Surgery – subtotal thyroidectomy

This should only be performed in patients who are already euthyroid. Normal practice prior to surgery, is to stop the treatment 10-14 days before surgery, and give potassium iodide which reduce vascular flow to the gland. Indications for surgery are: o   Patient choice o   Persistent side-effects of drugs o   Poor compliance with drug therapy o   Recurrent hyperthyroidism after drug treatments o   A large goitre which may be causing trouble swallowing

 

Long-term risks of hyperthyroidism

There is a slightly increased risk of mortality in hyperthyroidism, although death normally occurs within one year of diagnosis, so in the long-term, the increase in mortality is not noticeable. The only major long term risk is increased risk of osteoporosis.

 
 

Hyperthyroidism and pregnancy

Hyperthyroidism in pregnancy is quite rare and usually mild. The underlying pathology is usually that of Grave’s disease. TSI (Thyroid stimulating immunoglobulin) is able to cross the placenta and stimulate the foetal thyroid.

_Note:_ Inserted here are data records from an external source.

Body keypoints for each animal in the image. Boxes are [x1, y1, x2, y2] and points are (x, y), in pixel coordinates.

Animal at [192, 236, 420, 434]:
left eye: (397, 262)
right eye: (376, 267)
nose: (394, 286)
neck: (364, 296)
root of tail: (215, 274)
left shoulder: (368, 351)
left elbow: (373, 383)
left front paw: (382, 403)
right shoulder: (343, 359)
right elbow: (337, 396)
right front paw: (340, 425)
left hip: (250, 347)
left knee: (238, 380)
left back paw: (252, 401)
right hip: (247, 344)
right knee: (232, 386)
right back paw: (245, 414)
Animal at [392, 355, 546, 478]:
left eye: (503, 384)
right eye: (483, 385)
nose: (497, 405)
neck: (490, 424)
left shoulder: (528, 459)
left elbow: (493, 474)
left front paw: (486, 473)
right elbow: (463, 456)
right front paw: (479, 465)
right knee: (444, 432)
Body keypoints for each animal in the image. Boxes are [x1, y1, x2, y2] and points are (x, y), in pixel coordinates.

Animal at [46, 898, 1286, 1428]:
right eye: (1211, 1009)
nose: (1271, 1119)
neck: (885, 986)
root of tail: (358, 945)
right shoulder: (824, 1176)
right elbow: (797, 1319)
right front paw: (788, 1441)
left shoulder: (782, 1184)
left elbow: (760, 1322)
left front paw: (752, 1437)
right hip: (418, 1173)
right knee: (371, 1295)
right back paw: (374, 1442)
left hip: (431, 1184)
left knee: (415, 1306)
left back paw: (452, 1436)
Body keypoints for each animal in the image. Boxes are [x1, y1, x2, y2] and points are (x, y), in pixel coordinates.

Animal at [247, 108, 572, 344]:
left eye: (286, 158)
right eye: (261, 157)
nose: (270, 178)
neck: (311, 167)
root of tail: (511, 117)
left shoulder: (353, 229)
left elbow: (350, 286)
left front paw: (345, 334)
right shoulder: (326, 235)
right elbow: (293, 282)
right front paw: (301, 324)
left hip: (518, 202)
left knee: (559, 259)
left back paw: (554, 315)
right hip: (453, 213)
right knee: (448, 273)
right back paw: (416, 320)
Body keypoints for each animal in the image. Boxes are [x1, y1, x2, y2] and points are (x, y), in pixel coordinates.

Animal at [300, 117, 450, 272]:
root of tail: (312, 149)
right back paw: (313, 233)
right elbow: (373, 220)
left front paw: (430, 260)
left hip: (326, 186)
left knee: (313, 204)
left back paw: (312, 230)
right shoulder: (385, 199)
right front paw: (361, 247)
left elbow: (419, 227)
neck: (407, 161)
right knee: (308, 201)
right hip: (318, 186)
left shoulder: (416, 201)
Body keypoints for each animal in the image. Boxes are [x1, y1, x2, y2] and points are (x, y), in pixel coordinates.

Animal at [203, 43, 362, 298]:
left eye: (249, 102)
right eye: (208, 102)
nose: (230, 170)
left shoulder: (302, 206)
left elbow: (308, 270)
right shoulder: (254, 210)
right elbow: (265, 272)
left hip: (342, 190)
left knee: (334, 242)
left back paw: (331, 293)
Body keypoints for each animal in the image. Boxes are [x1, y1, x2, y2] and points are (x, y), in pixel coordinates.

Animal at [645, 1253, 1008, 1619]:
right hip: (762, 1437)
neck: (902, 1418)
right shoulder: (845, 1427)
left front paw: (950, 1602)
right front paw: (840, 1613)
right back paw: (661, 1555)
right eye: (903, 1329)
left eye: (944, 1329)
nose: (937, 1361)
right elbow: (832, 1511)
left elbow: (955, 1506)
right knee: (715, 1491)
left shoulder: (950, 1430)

Carbimazole – easily crosses the placenta, but T4 does not. As a result, and block and replace regimen cannot be used, and so to treat this condition during pregnancy, the smallest possible use of carbimazole should be used, and the foetus should be monitored. The baby should be checked straight after birth, as treatment in this way can cause a goitre.
Assessing the child during pregnancyif the mother suffers from Grave’s disease, then even if she is made euthyroid by treatment, her foetus may still be hyperthyroid. An easy may to monitor if this is the case is to check the child’s heartbeat – a heart rate of above 160 strongly suggests hyperthyroidism. To compensate for this, the dose of carbimazole given to the mother may be increased, and she may be given T4 (as this does not easily cross the placenta).
Breast feeding whilst on carbimazole or propylthiouracil at normal levels appears to be safe.
Radioactive iodine should definitely not be used.
Surgery may be necessary if it is expected that large doses of carbimazole will be needed to get the patient under control. This is best carried out in the second trimester.
Untreated neonatal hyperthyroidism is associated with hyperactivity in later age.
Thyroid function tests are difficult to interpret fro a neonate as the levels vary greatly. It is best to assess whether the child in hyperthyroid by checking for sings and symptoms.

 
 

Other causes of hyperthyroidism

Toxic Multinodular Goitre

Responsible for about 35% of cases of hyperthyroidism. This commonly occurs in old women This is very closely linked with an increase in iodine intake. This can be a result of dietary increase, but it has been specifically linked with iodine containing agents, such as amiodarone and some types of contrast media. The nodules in this type of goitre are adenomatous. It develops from a simple sporadic goitre. More than 50% of these are due to a genetic mutation involving the TSH receptor, or the protein it produces. Remission can rarely be achieved, and life-long treatment may be required.

Pathology

  • There is a mixture of relatively normal tissue, and areas of hyperplasia with nodules filled with colloid.
  • There will be a varying degree of fibrosis, haemorrhage and calcification.
 

Toxic Solitary adenoma / nodule

Responsible for about 5% of cases of hyperthyroidism It will not usually remit after a course of treatment, but symptoms can be controlled with continual antithyroid drugs.